Antalya’daki su tüketiminin sadece tarımda değil, turizmde de oldukça yüksek olduğunu belirten Karadirek, “5 yıldızlı otellerde yatak başına günlük bin litrenin üzerinde su tüketimi var. Bunlar su verimliliğini etkiliyor. Kısıtlı bir kaynağı verimsiz kullandıkça başka kaynak aramak zorunda kalıyoruz” dedi.

“Geleceğimize atılmış birer dinamit”

Karadirek, Antalya’daki en büyük tehditlerden birinin de izinsiz açılan yer altı suyu kuyuları olduğunu şöyle konuştu:

“Bu kuyular, geleceğimize atılmış birer dinamit. Su kaynaklarını miras değil emanet olarak görmeliyiz. Bu kaynaklar sınırsız değil. Dolayısıyla bana kalanı iyileştirerek benden sonrakine bırakmam gerekiyor. İzinsiz kuyuların kullanımı; su kaynakları üzerinde, çok ciddi bir baskı oluşturuyor. Son yıllarda kamu kurumları bu konuda çok büyük hassasiyete sahip. Ama halen biliyoruz ki, kaçak kuyularla su kaynakları üzerindeki baskı giderek artmakta.”

“Uyum artık zorunluluk”

İklim değişikliğiyle mücadele ve uyum kavramlarını ayırmak gerektiğini belirten Karadirek, “Mücadele küresel, uyum ise yerel bir sorumluluktur. Antalya olarak uyum sürecinde ciddi adımlar atmalıyız.

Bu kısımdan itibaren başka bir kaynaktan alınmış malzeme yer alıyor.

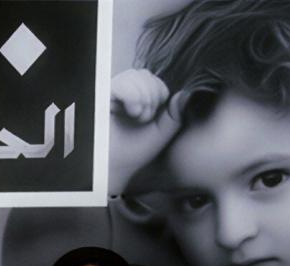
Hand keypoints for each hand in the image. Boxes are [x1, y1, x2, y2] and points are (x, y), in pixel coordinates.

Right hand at [109, 68, 184, 195]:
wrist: (115, 166)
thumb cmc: (134, 151)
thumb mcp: (162, 133)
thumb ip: (175, 115)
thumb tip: (186, 94)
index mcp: (139, 97)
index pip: (155, 80)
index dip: (160, 94)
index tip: (153, 117)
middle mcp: (125, 91)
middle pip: (146, 75)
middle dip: (152, 97)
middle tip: (144, 120)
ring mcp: (113, 91)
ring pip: (136, 75)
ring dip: (142, 98)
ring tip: (136, 117)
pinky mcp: (103, 95)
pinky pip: (122, 84)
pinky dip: (132, 97)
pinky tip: (130, 112)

Su verimliliği, alt yapı yönetimi, ürün deseninin suya göre yeniden belirlenmesi gibi konular ertelenemez” diye konuştu.

“Artık aksiyon zamanı”

İklim değişikliğinin Doğu Akdeniz Havzası’nı en çok etkileyecek bölgelerden biri olduğunu hatırlatan Karadirek, “10 yıl içinde çok dramatik değişiklikler olmayabilir ama su kaynaklarının baskı altında kalmaya devam edeceği kesin. Nüfus artışı, yapılaşma ve yağış rejimindeki azalma birlikte ele alındığında, artık aksiyon alma zamanı. Kamu kurumlarının bilinci yükseldi, şimdi uygulama zamanı” ifadelerini kullandı.